Unlike these studies, our patient had class III (morbid) obesity with a BMI > 42. She had multiple prior exploratory laparotomies and abdominal wall surgeries. Lastly, her ventral epigastric hernia was a recurrence. Given the hostile environment of this patient's abdomen and recent AWR, this technique offered a way to address the hernia without entering the prior surgical field.
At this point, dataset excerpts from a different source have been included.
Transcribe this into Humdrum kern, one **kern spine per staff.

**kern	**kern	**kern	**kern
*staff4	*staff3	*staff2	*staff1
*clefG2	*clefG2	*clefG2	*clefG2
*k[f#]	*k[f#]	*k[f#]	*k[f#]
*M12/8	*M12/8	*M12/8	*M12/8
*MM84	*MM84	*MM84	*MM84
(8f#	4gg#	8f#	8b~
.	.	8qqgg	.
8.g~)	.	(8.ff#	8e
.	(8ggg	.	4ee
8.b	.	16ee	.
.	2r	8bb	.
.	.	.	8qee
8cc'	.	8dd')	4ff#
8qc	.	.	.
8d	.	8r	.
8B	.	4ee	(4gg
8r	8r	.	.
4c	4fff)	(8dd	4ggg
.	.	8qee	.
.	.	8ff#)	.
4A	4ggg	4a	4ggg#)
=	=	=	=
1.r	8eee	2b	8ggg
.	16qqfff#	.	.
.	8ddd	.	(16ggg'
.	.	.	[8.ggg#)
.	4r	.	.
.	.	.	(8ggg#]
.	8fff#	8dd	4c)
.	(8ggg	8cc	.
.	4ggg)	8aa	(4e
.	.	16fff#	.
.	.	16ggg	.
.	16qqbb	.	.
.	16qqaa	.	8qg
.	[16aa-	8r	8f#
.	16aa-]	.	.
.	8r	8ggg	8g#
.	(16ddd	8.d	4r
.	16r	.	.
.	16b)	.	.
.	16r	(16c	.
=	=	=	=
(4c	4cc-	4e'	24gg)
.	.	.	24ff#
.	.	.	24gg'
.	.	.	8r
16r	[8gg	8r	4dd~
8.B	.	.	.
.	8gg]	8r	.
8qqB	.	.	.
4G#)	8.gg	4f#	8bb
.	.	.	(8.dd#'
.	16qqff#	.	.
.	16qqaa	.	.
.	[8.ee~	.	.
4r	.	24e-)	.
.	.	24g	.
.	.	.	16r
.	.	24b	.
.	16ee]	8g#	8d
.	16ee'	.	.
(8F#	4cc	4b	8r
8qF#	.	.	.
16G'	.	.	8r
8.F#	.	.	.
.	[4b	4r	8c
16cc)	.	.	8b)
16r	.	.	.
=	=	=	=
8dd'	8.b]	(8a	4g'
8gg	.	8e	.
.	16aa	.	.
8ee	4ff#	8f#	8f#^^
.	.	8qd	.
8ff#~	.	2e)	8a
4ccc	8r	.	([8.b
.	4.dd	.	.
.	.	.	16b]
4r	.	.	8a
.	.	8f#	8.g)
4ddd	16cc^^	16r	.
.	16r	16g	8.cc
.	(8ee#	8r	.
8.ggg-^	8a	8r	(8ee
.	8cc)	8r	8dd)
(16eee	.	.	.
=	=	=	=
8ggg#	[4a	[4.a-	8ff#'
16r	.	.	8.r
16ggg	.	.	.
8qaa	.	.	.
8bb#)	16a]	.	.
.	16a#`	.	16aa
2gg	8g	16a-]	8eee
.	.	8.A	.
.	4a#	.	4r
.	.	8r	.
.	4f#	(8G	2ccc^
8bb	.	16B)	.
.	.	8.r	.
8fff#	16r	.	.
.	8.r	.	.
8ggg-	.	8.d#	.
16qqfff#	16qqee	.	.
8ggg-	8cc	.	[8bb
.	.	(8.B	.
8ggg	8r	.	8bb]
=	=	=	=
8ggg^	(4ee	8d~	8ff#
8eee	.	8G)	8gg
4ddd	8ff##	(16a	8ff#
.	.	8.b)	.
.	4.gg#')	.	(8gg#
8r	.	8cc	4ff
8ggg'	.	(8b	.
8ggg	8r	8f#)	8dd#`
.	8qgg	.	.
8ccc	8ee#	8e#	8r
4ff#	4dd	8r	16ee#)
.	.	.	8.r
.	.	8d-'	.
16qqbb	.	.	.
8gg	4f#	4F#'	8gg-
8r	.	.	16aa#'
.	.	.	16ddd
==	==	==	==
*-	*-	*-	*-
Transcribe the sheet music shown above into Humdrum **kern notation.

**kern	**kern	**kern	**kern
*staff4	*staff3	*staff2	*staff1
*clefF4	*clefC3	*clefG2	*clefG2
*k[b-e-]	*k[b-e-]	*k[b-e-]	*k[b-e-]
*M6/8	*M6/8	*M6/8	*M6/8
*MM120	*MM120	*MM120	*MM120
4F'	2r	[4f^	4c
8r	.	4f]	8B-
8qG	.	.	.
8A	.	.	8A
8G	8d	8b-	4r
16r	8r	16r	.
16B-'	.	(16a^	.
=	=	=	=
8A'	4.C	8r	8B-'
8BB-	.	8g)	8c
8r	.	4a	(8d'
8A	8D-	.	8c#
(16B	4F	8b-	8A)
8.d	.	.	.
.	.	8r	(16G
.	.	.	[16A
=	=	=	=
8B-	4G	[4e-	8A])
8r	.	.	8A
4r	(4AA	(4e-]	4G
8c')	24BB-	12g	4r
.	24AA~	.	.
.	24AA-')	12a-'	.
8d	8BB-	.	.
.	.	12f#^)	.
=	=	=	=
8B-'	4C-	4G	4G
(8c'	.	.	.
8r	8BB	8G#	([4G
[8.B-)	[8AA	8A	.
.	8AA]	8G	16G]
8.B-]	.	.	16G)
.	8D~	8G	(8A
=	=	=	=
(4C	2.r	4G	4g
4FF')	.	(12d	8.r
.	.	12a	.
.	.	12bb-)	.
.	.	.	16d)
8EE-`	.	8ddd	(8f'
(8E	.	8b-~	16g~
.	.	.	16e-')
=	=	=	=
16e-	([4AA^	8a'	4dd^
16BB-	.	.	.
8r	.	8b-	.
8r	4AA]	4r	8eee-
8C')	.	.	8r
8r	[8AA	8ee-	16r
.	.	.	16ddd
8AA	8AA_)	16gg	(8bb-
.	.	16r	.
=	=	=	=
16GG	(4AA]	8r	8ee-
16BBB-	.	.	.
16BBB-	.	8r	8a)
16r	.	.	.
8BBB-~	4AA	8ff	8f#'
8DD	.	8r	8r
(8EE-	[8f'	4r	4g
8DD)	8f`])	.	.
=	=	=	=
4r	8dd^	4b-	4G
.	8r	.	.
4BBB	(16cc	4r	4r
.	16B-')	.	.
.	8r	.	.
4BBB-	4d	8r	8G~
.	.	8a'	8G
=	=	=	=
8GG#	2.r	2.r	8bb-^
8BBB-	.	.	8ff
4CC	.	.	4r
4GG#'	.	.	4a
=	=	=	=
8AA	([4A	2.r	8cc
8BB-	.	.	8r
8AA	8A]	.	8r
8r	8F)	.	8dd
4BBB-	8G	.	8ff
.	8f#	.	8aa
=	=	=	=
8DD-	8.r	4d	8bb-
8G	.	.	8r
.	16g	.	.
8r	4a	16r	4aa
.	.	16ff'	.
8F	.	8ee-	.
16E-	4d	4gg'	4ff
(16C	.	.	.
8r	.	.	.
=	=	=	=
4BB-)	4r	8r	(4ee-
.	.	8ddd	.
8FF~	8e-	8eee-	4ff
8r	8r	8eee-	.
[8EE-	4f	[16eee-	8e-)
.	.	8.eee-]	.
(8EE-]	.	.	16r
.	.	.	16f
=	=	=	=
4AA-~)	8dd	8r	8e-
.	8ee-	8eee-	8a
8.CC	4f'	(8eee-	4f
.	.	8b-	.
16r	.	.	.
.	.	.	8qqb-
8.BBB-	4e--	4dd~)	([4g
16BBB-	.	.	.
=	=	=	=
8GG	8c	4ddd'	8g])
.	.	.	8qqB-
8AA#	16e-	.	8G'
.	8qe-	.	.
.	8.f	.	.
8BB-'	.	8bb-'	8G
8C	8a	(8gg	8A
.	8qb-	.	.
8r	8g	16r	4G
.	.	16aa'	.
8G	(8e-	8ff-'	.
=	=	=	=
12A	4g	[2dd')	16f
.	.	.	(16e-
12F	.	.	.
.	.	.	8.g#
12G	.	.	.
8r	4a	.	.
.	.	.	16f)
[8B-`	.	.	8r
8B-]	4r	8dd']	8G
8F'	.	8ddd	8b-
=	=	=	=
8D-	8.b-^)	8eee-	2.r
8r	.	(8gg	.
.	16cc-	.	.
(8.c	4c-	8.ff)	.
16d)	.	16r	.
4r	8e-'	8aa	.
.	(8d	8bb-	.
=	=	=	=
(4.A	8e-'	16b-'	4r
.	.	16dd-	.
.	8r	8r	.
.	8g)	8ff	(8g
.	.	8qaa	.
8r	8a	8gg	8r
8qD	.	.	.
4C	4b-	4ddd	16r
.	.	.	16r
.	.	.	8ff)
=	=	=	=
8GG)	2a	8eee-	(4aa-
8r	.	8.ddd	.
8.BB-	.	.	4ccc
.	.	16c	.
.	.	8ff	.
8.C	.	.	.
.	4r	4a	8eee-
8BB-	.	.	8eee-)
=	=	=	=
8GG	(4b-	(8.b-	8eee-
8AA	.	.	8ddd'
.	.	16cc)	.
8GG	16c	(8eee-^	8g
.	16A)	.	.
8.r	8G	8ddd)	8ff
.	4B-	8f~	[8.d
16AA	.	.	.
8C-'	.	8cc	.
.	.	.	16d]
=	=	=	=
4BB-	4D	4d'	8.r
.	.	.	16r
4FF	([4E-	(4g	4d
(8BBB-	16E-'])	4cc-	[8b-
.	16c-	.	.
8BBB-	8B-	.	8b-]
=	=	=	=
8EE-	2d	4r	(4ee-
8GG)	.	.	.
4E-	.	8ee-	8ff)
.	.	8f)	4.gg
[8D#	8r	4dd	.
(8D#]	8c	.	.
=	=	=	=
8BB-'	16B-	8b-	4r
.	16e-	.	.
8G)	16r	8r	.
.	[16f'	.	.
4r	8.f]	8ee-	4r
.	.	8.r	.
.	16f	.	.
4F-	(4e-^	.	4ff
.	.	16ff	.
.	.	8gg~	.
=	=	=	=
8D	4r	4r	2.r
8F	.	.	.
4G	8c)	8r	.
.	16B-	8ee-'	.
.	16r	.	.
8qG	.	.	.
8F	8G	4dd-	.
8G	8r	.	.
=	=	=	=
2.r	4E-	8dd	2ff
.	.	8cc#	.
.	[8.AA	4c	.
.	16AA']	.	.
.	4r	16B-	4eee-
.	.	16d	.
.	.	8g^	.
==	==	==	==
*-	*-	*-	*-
This could be a valuable surgical option for patients with recurrences in the setting of prior complex reconstructions.

All prior SCOLA repairs describe the patient placed supine in a split leg configuration with suprapubic ports working from an inferior to superior. We wanted to avoid her healed panniculectomy incision, and all three robotic ports were placed in the left subcostal region. Using this setup, we gained sufficient space to close the defect and place the mesh.

Despite being a single case, it demonstrates an alternative way to perform SCOLA on a robotic platform for epigastric hernias. Our study is limited by sample size, generalizability, and long-term follow-up data, but we do think that this is a viable option in similar scenarios.

Author contributions

David Roberts: Writing—original draft, review & editing.

Artem Shmelev: Study guarantor; Conceptualization, Writing—original draft, review & editing.

All authors contributed to interpretation of results, discussion, and critical revision. All authors have approved the final manuscript.

Conflicts of interest

No benefits in any form have been received or will be received from a commercial party related directly or indirectly to the subject of this article.

Funding

None declared.

Ethical statement

According to our institution’s policy, case reports or case series of up to three clinical cases do not require IRB approval. A signed informed consent was obtained from the patient (HIPAA release form).